(Stored data)
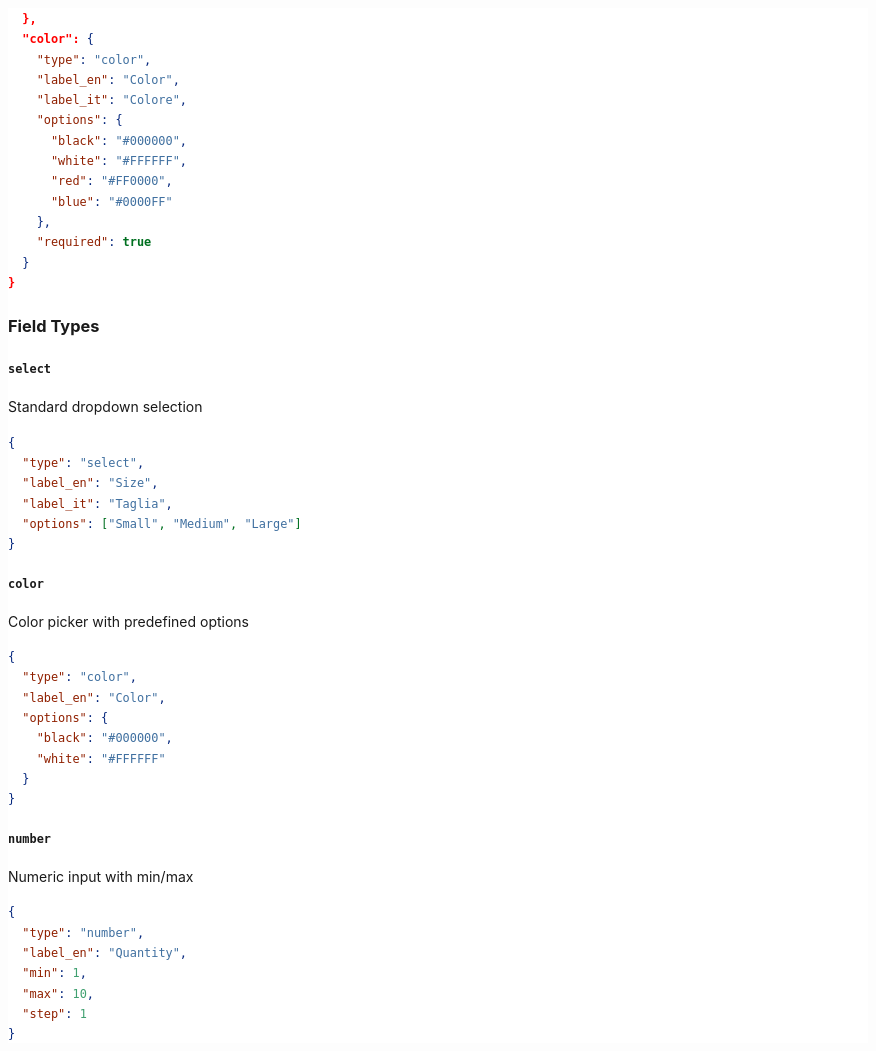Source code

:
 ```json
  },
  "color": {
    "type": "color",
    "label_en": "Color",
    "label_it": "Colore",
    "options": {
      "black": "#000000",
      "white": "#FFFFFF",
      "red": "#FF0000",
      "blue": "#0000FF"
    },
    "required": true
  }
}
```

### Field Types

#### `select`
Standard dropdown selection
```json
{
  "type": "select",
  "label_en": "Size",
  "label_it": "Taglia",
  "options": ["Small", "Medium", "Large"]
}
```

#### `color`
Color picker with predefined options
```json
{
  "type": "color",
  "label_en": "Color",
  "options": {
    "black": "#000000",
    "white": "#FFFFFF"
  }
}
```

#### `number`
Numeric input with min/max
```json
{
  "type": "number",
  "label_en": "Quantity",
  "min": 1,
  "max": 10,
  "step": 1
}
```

--

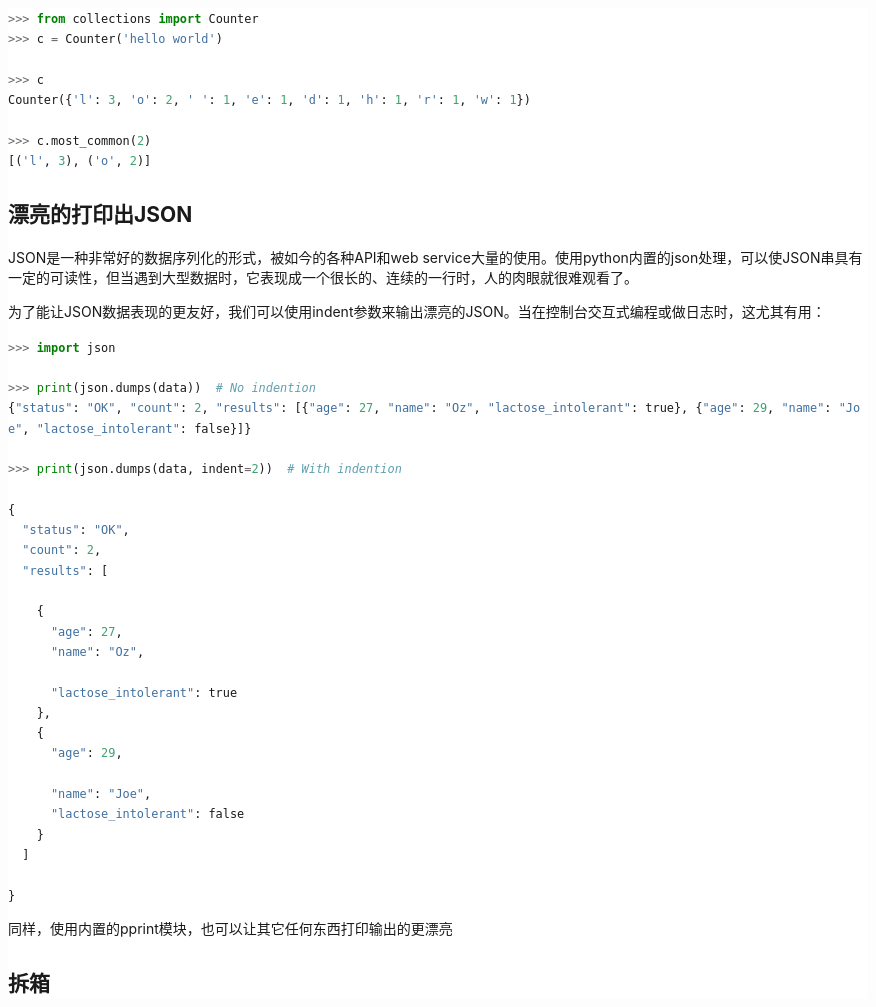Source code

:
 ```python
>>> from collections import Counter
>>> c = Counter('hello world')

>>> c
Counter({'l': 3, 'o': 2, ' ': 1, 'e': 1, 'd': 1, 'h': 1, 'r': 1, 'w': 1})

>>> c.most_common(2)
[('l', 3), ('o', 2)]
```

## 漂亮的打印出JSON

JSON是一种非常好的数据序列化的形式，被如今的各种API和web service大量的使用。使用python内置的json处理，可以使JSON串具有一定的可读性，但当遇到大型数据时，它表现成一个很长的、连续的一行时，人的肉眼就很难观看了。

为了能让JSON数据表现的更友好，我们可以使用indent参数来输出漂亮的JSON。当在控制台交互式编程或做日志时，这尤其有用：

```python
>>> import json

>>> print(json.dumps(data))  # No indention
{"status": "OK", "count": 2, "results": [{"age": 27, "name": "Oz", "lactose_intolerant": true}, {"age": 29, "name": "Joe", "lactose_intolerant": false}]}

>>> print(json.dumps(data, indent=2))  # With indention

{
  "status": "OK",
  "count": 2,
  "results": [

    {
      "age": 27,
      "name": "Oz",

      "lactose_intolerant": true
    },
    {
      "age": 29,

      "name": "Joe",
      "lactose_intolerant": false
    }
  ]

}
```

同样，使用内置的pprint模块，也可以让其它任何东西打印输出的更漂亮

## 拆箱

==

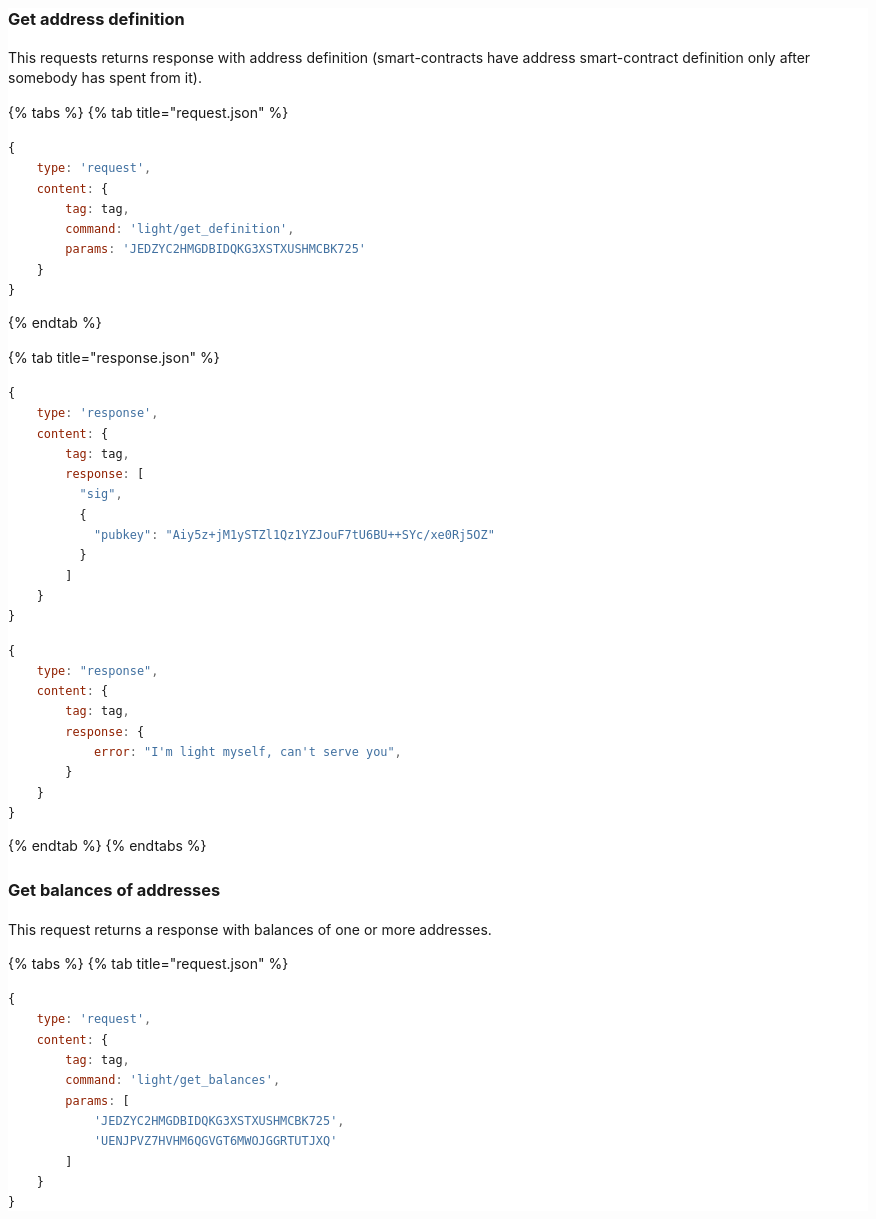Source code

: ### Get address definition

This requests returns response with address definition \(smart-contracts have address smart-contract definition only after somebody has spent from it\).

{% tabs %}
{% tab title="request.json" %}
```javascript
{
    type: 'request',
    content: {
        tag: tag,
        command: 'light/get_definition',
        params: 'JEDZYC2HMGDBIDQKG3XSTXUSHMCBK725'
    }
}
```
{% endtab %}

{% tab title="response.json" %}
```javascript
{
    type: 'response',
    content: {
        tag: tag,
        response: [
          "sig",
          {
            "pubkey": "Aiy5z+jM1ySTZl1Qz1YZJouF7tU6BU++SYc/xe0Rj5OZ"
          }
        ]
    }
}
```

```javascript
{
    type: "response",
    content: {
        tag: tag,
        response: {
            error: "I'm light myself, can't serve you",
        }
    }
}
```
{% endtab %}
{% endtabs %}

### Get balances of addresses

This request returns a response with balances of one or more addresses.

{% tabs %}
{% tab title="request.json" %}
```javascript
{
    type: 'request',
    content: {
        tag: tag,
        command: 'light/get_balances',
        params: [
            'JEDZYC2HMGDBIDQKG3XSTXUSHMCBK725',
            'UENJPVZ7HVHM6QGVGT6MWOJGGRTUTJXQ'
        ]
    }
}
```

**Prompt:**
Go through the lines above. Select every one that has the string "false".

**Reply:**
{"status": "OK", "count": 2, "results": [{"age": 27, "name": "Oz", "lactose_intolerant": true}, {"age": 29, "name": "Joe", "lactose_intolerant": false}]}
      "lactose_intolerant": false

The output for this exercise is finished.